┌─ Raw data

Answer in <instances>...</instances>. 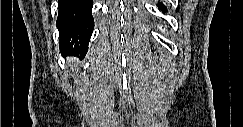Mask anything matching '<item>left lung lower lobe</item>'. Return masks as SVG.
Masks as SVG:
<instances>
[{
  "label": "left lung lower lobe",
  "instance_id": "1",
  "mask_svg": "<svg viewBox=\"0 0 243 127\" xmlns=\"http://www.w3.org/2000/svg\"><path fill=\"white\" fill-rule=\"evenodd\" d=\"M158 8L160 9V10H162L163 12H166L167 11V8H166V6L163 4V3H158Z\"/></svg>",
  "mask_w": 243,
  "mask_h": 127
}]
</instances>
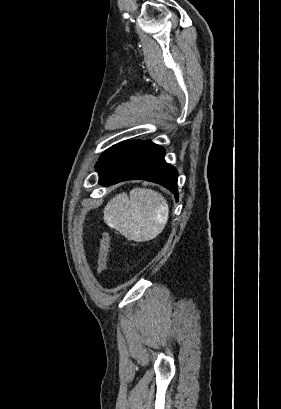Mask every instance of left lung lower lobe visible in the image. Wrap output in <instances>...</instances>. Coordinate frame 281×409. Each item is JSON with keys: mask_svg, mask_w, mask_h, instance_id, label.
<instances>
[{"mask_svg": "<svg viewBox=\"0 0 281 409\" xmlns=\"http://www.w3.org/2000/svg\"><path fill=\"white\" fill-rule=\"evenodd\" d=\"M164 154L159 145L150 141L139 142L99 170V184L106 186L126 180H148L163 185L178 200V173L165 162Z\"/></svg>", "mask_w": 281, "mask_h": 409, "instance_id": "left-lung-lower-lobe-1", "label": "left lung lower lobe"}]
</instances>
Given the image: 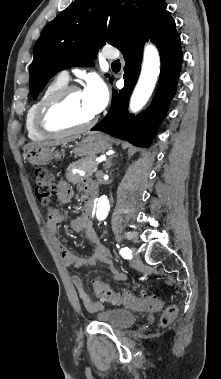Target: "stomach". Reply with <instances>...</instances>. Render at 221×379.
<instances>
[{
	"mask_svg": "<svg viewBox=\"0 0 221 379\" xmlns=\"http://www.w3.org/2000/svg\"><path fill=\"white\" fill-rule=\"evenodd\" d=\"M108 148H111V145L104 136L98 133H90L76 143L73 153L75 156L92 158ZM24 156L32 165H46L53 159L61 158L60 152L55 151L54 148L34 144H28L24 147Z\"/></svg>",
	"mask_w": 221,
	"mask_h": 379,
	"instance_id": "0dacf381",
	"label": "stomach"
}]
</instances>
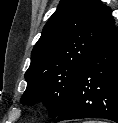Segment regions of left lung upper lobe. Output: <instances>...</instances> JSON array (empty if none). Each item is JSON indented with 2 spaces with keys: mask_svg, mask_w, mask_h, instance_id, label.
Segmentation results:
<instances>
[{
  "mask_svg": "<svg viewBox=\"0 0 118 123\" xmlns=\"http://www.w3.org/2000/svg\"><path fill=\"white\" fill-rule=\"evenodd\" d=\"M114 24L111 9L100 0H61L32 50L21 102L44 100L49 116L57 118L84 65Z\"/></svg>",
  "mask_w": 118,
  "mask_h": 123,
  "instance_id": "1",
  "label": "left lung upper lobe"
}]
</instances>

└─

◆ **Job**
Reproduce everything from the line containing "Segment regions of" down to the end of the data, swapping "empty if none" for "empty when absent" and leaving all else unchanged. Omit the pictures from the output.

◆ **Result of the exercise**
Segment regions of left lung upper lobe. Output: <instances>...</instances> JSON array (empty when absent). Each item is JSON indented with 2 spaces with keys: mask_svg, mask_w, mask_h, instance_id, label.
Segmentation results:
<instances>
[{
  "mask_svg": "<svg viewBox=\"0 0 118 123\" xmlns=\"http://www.w3.org/2000/svg\"><path fill=\"white\" fill-rule=\"evenodd\" d=\"M114 24L111 9L100 0H61L32 50L21 102L44 100L49 116L57 118L84 65Z\"/></svg>",
  "mask_w": 118,
  "mask_h": 123,
  "instance_id": "1",
  "label": "left lung upper lobe"
}]
</instances>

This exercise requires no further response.